Man of Honour
Every gun owner should have to join a militia and register their guns. After all its right there in the amendment.
No, it isn't. There's absolutely no mention of registering guns in that amendment. Nothing even remotely related to it. There's also no statement that anyone who owns a gun has to join a militia.
I'd love to see them try and argue over the wording when they argue over its ambiguous meaning all the time.
The ambiguity of the wording doesn't stretch to just adding in whatever you want to be there.
Well regulated implies structure and rules.
Did it when that amendment was written? The implications of words and phrases can (and often do) change over time. Was it intended to imply externally imposed rules or simply a well organised militia system? The "well regulated" part is referring to militias, not to individual citizens. What connection (if any) was intended to be made between the militias and the armed civilians?

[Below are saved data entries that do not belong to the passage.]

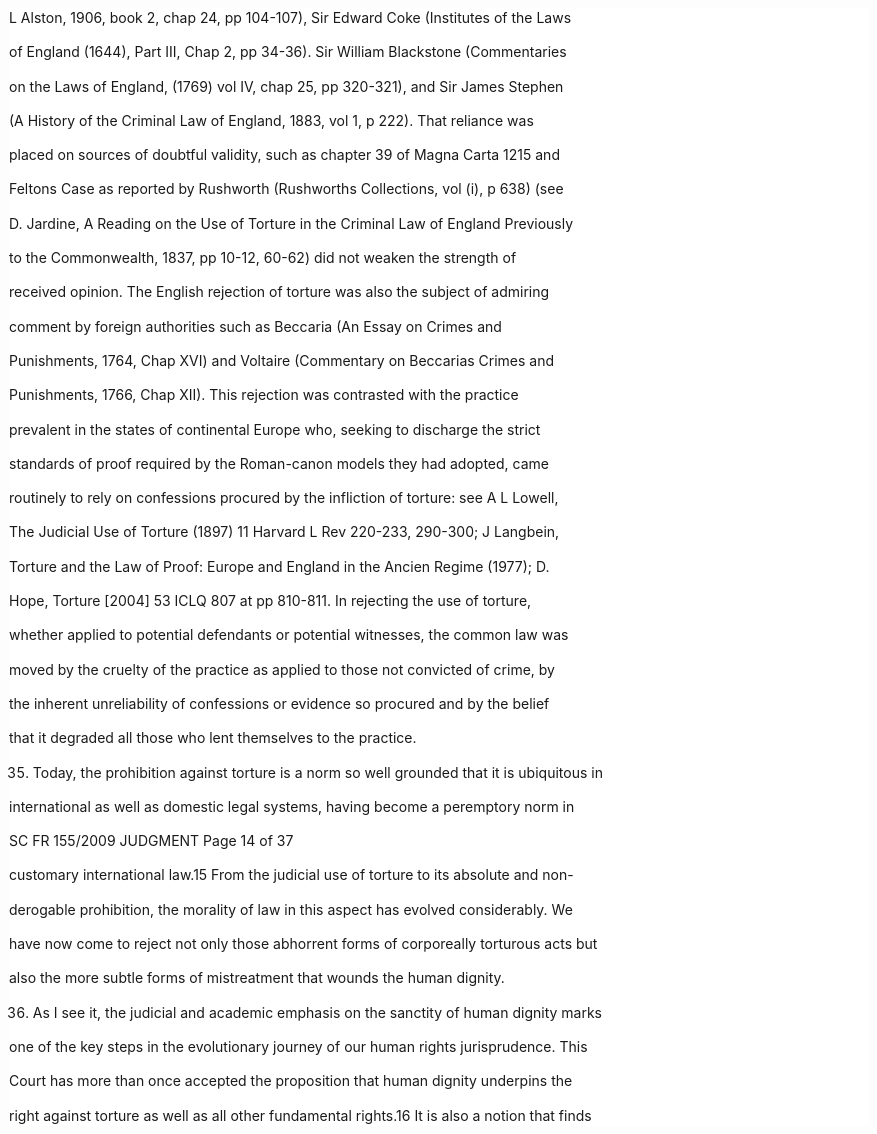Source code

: L Alston, 1906, book 2, chap 24, pp 104-107), Sir Edward Coke (Institutes of the Laws

of England (1644), Part III, Chap 2, pp 34-36). Sir William Blackstone (Commentaries

on the Laws of England, (1769) vol IV, chap 25, pp 320-321), and Sir James Stephen

(A History of the Criminal Law of England, 1883, vol 1, p 222). That reliance was

placed on sources of doubtful validity, such as chapter 39 of Magna Carta 1215 and

Feltons Case as reported by Rushworth (Rushworths Collections, vol (i), p 638) (see

D. Jardine, A Reading on the Use of Torture in the Criminal Law of England Previously

to the Commonwealth, 1837, pp 10-12, 60-62) did not weaken the strength of

received opinion. The English rejection of torture was also the subject of admiring

comment by foreign authorities such as Beccaria (An Essay on Crimes and

Punishments, 1764, Chap XVI) and Voltaire (Commentary on Beccarias Crimes and

Punishments, 1766, Chap XII). This rejection was contrasted with the practice

prevalent in the states of continental Europe who, seeking to discharge the strict

standards of proof required by the Roman-canon models they had adopted, came

routinely to rely on confessions procured by the infliction of torture: see A L Lowell,

The Judicial Use of Torture (1897) 11 Harvard L Rev 220-233, 290-300; J Langbein,

Torture and the Law of Proof: Europe and England in the Ancien Regime (1977); D.

Hope, Torture [2004] 53 ICLQ 807 at pp 810-811. In rejecting the use of torture,

whether applied to potential defendants or potential witnesses, the common law was

moved by the cruelty of the practice as applied to those not convicted of crime, by

the inherent unreliability of confessions or evidence so procured and by the belief

that it degraded all those who lent themselves to the practice.

35. Today, the prohibition against torture is a norm so well grounded that it is ubiquitous in

international as well as domestic legal systems, having become a peremptory norm in

SC FR 155/2009 JUDGMENT Page 14 of 37

customary international law.15 From the judicial use of torture to its absolute and non-

derogable prohibition, the morality of law in this aspect has evolved considerably. We

have now come to reject not only those abhorrent forms of corporeally torturous acts but

also the more subtle forms of mistreatment that wounds the human dignity.

36. As I see it, the judicial and academic emphasis on the sanctity of human dignity marks

one of the key steps in the evolutionary journey of our human rights jurisprudence. This

Court has more than once accepted the proposition that human dignity underpins the

right against torture as well as all other fundamental rights.16 It is also a notion that finds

Personally, I think that the intention was that people in general were to be encouraged to be armed and to be competent in the use of weapons so that there would be a large pool of people from whom to draw when forming a militia and both training time and equipment costs would be minimised. The same sort of intention as existed in many places in the past. The most famous local example would be the later part of medieval (and probably early Renaissance, I'm not sure) England, where it wasn't just encouraged but mandatory for all men to own and be competent with using the main military weapon of that time and place.
Arguing over whether the amendment should be amended because of changes in technology and society and whether the people who wrote it would have written it the same way if they knew those changes would happen is one thing. Adding stuff to the amendment and claiming it was there all along is something else.